I have 1. Would love another but can't really afford a nanny, won't compromise my career or lifestyle so I'm not going to have another.

And definitely wouldn't have another one with the expectation that GPs will provide free childcare.

Makes me really cross that people have as many kids as they want and then moan because they can't afford childcare or nights out.
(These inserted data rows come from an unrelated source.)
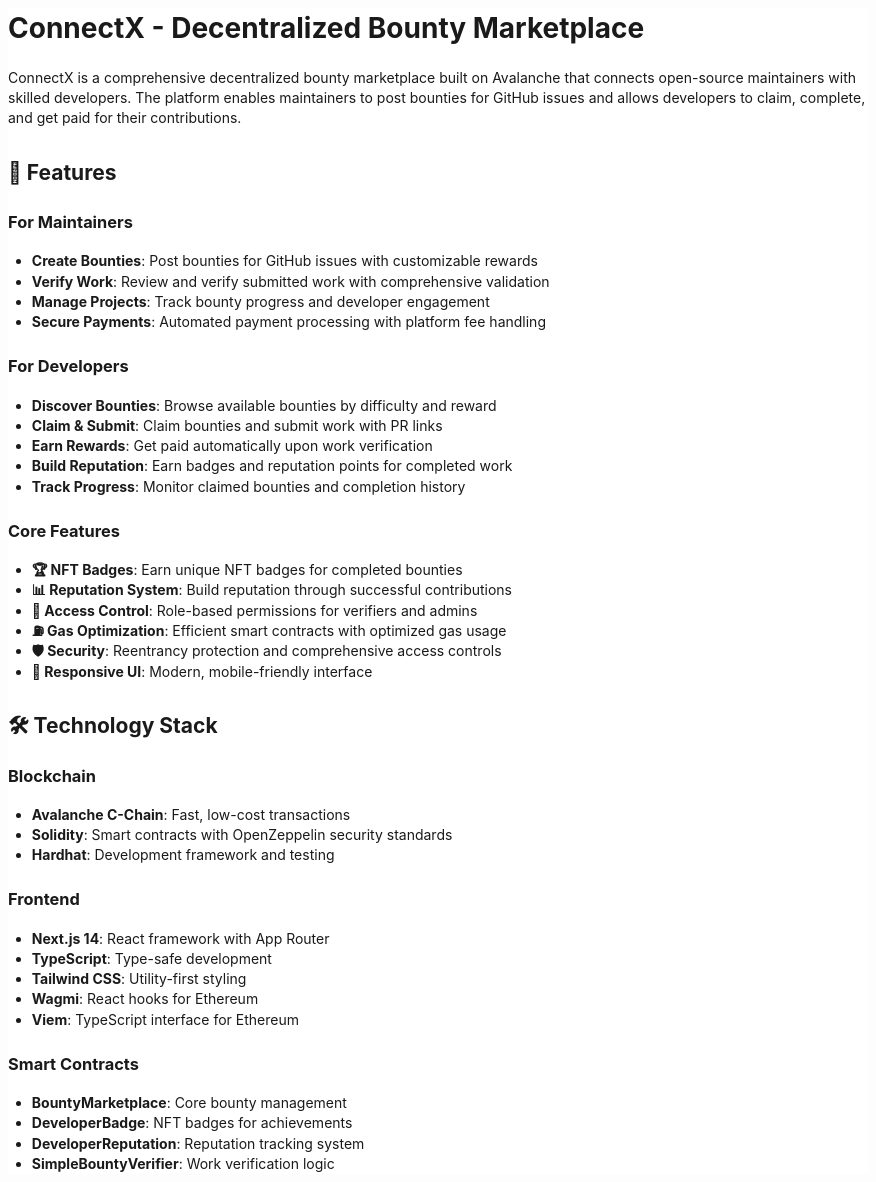 # ConnectX - Decentralized Bounty Marketplace

ConnectX is a comprehensive decentralized bounty marketplace built on Avalanche that connects open-source maintainers with skilled developers. The platform enables maintainers to post bounties for GitHub issues and allows developers to claim, complete, and get paid for their contributions.

## 🚀 Features

### For Maintainers
- **Create Bounties**: Post bounties for GitHub issues with customizable rewards
- **Verify Work**: Review and verify submitted work with comprehensive validation
- **Manage Projects**: Track bounty progress and developer engagement
- **Secure Payments**: Automated payment processing with platform fee handling

### For Developers
- **Discover Bounties**: Browse available bounties by difficulty and reward
- **Claim & Submit**: Claim bounties and submit work with PR links
- **Earn Rewards**: Get paid automatically upon work verification
- **Build Reputation**: Earn badges and reputation points for completed work
- **Track Progress**: Monitor claimed bounties and completion history

### Core Features
- **🏆 NFT Badges**: Earn unique NFT badges for completed bounties
- **📊 Reputation System**: Build reputation through successful contributions
- **🔐 Access Control**: Role-based permissions for verifiers and admins
- **⛽ Gas Optimization**: Efficient smart contracts with optimized gas usage
- **🛡️ Security**: Reentrancy protection and comprehensive access controls
- **📱 Responsive UI**: Modern, mobile-friendly interface

## 🛠️ Technology Stack

### Blockchain
- **Avalanche C-Chain**: Fast, low-cost transactions
- **Solidity**: Smart contracts with OpenZeppelin security standards
- **Hardhat**: Development framework and testing

### Frontend
- **Next.js 14**: React framework with App Router
- **TypeScript**: Type-safe development
- **Tailwind CSS**: Utility-first styling
- **Wagmi**: React hooks for Ethereum
- **Viem**: TypeScript interface for Ethereum

### Smart Contracts
- **BountyMarketplace**: Core bounty management
- **DeveloperBadge**: NFT badges for achievements
- **DeveloperReputation**: Reputation tracking system
- **SimpleBountyVerifier**: Work verification logic
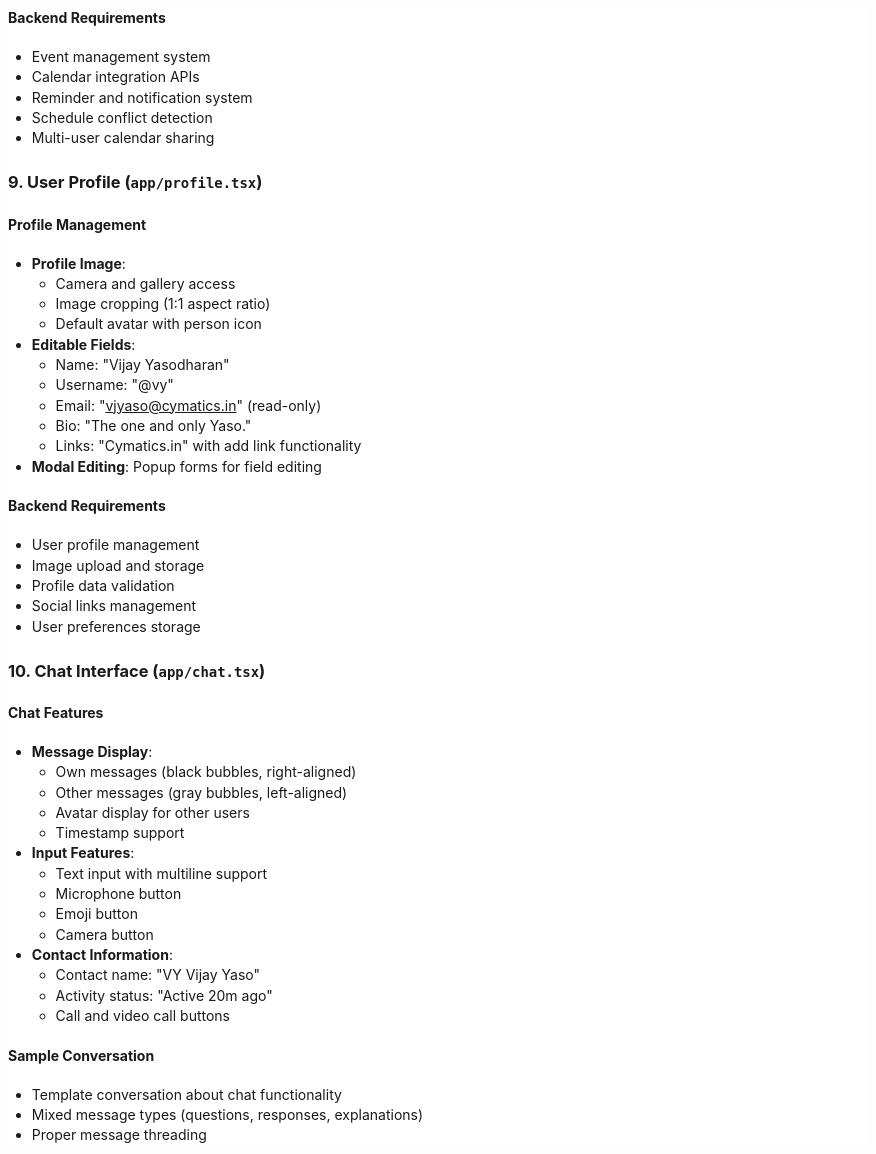 #### Backend Requirements
- Event management system
- Calendar integration APIs
- Reminder and notification system
- Schedule conflict detection
- Multi-user calendar sharing

### 9. User Profile (`app/profile.tsx`)

#### Profile Management
- **Profile Image**:
  - Camera and gallery access
  - Image cropping (1:1 aspect ratio)
  - Default avatar with person icon
- **Editable Fields**:
  - Name: "Vijay Yasodharan"
  - Username: "@vy"
  - Email: "vjyaso@cymatics.in" (read-only)
  - Bio: "The one and only Yaso."
  - Links: "Cymatics.in" with add link functionality
- **Modal Editing**: Popup forms for field editing

#### Backend Requirements
- User profile management
- Image upload and storage
- Profile data validation
- Social links management
- User preferences storage

### 10. Chat Interface (`app/chat.tsx`)

#### Chat Features
- **Message Display**:
  - Own messages (black bubbles, right-aligned)
  - Other messages (gray bubbles, left-aligned)
  - Avatar display for other users
  - Timestamp support
- **Input Features**:
  - Text input with multiline support
  - Microphone button
  - Emoji button
  - Camera button
- **Contact Information**:
  - Contact name: "VY Vijay Yaso"
  - Activity status: "Active 20m ago"
  - Call and video call buttons

#### Sample Conversation
- Template conversation about chat functionality
- Mixed message types (questions, responses, explanations)
- Proper message threading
harriethoyle · 19/02/2019 09:37

You don't sound sad. You sound entitled and grabby, particularly in respect of the inheritance issue. Why shouldn't the GPs have great holidays? Your snide little exclamation marks whilst discussing the same say more than your protestations of "sadness". Your kids, your responsibility.

DrWhy · 19/02/2019 09:43

I can understand the OPs disappointment. There’s a difference between wanting regular free childcare and wanting the GP to have enough involvement to have a close relationship with their DGC or help in the occasional crisis. My mum lives 600 miles away and PIL over 350 miles away. They both visit as regularly as they can (every couple of months) and we get down to them when we can - a couple of times a year. I am currently on mat leave and have some KIT days coming up. We asked both sets if they were free to come and look after DD, no pressure if they couldn’t or didn’t want to, DH would take annual leave. We knew they would like first refusal and be flattered that they were trusted with her for a whole day. My DM is retired, DMIL doesn’t work but does one day a week childcare for my SIL and DFIL does work. So my mum has opted to do two days and PIL one day to fit their other commitments. Maybe I was being totally unreasonable to even ask but I think all involved are happy! I think it’s this sort of relationship the OP would like not 2 full days a week of childcare from each GP!

TomorrowsPrincess · 19/02/2019 10:56
Hmm
Resentment towards Grandparenta
schoome · 19/02/2019 14:51

I have twins am i allowed to moan lol?